I sought the guidance of one of my older friends who always had lots

of girlfriends. After much-needed counseling, I convinced him to loan me

his bright red sports jacket. Since his girlfriend liked the jacket I

knew I would be very impressive.

The fact that it didn’t fit never entered my mind. I was just happy to


borrow this sharp-looking jacket. As it turned out, I think I wore it

with blue pants and a white shirt. My date didn’t know whether to get in

the car or stand and salute.

But there we were, heading to Hollywood for a special dinner.

Everything was great as they parked my car and we entered the elevator.

It was when the elevator reached the restaurant at the top that I could

see things were not going to go as I had hoped.

As it turned out, all the bus boys and waiters were wearing red


jackets. The maitre d’ didn’t know whether to seat us or have me clear

off Table No. 4. I sat for two hours staring out the window, trying not

to think about the fact that my outfit matched the people serving us.

The next year I had my eyes on a different girl. This girl was

smarter; she wanted nothing to do with me. She treated me more coldly

than the walk-in freezer at the 7- Eleven.

After months of rejection, I ran into her one night after school. Just

as a coincidence, I was driving one of my Corvettes instead of the

clunker she was used to seeing me drive. A few days later she asked me to

go to the formal “Backward Dance” with her. Who says a Corvette can’t

help a relationship?

As fate would have it, the night of the dance a big wind came up in

our city. And you know what that meant; I couldn’t take my beautiful

Corvette out of the garage. God forbid I should get dust on my Corvette.

My sister, however, owned an old 1953 Chevrolet that was totally beat

up. The exterior was dinged and the seats were all ripped, the stuffing

falling out. With a small bribe, she consented to loaning me her car. As

I drove away from my house it occurred to me that my date would not be

overly impressed.

Inside her home everything was fine. I had one of those stupid

corsages to give her and you could hardly tell the flower was dead. All

was well, of course, until she saw my sister’s beat-up Chevrolet in her


“Where is your Corvette?,” she asked, as I opened the door for her.

“It was windy tonight,” I answered, as I tried to start the old wreck.

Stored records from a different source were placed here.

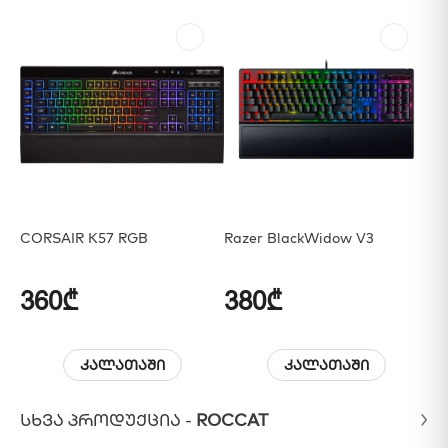
CORSAIR K57 RGB
Razer BlackWidow V3
Ak
Ho
360₾
380₾
2
კალათაში
კალათაში
ᲡᲮᲕᲐ ᲞᲠᲝᲓᲣᲥᲪᲘᲐ -
ROCCAT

Needless to say, this was not a lasting relationship. When we got to

the dance she had stuffing all over her fancy dress. Again, another lady

that wasn’t too impressed.

The last incident happened right before my graduation from Burroughs.

I was dating a nice young lady who lived off Magnolia Boulevard near

Buena Vista.

We had gone out a few times and I was always trying to impress her. I

was 17 years old and I was always worrying about my appearance when I

wore glasses.

To avoid that, I never wore glasses when she was around. The trouble,

however, was that my nearsightedness left me unable to see distances

without my glasses. For six months I couldn’t find her home.

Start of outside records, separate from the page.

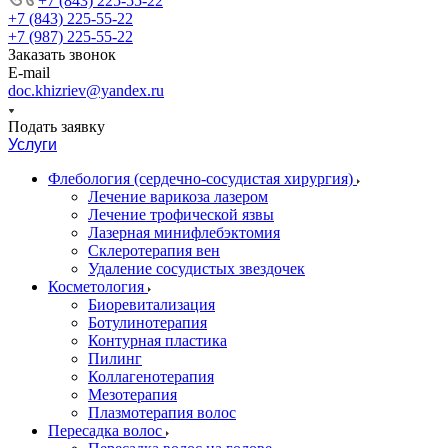
+7 (843) 225-55-22
+7 (843) 225-55-22
+7 (987) 225-55-22
Заказать звонок
E-mail
doc.khizriev@yandex.ru
Подать заявку
Услуги
Флебология (сердечно-сосудистая хирургия)
Лечение варикоза лазером
Лечение трофической язвы
Лазерная минифлебэктомия
Cклеротерапия вен
Удаление сосудистых звездочек
Косметология
Биоревитализация
Ботулинотерапия
Контурная пластика
Пилинг
Коллагенотерапия
Мезотерапия
Плазмотерапия волос
Пересадка волос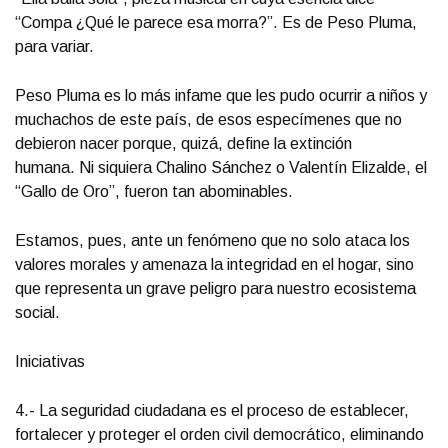
“Compa ¿Qué le parece esa morra?”. Es de Peso Pluma,
para variar.
Peso Pluma es lo más infame que les pudo ocurrir a niños y
muchachos de este país, de esos especímenes que no
debieron nacer porque, quizá, define la extinción
humana. Ni siquiera Chalino Sánchez o Valentín Elizalde, el
“Gallo de Oro”, fueron tan abominables.
Estamos, pues, ante un fenómeno que no solo ataca los
valores morales y amenaza la integridad en el hogar, sino
que representa un grave peligro para nuestro ecosistema
social.
Iniciativas
4.- La seguridad ciudadana es el proceso de establecer,
fortalecer y proteger el orden civil democrático, eliminando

We used to go to the Pick Wick Drive-in on Alameda. I took her there

12 times and never saw the screen. It got so bad the attendants would

dive into the bushes when they saw me coming.

Looking back I can’t believe how stupid I was to not wear my glasses.

All of this merely to impress this beautiful young lady I was dating.

Come to think of it, I guess I can only assume she was beautiful since I

never saw her clearly.

Now that I really think about it, I remember she wasn’t wearing

glasses either. Perhaps she couldn’t see me clearly, either.

Hey, I wonder if she would like to go out in a 1953 Chevy.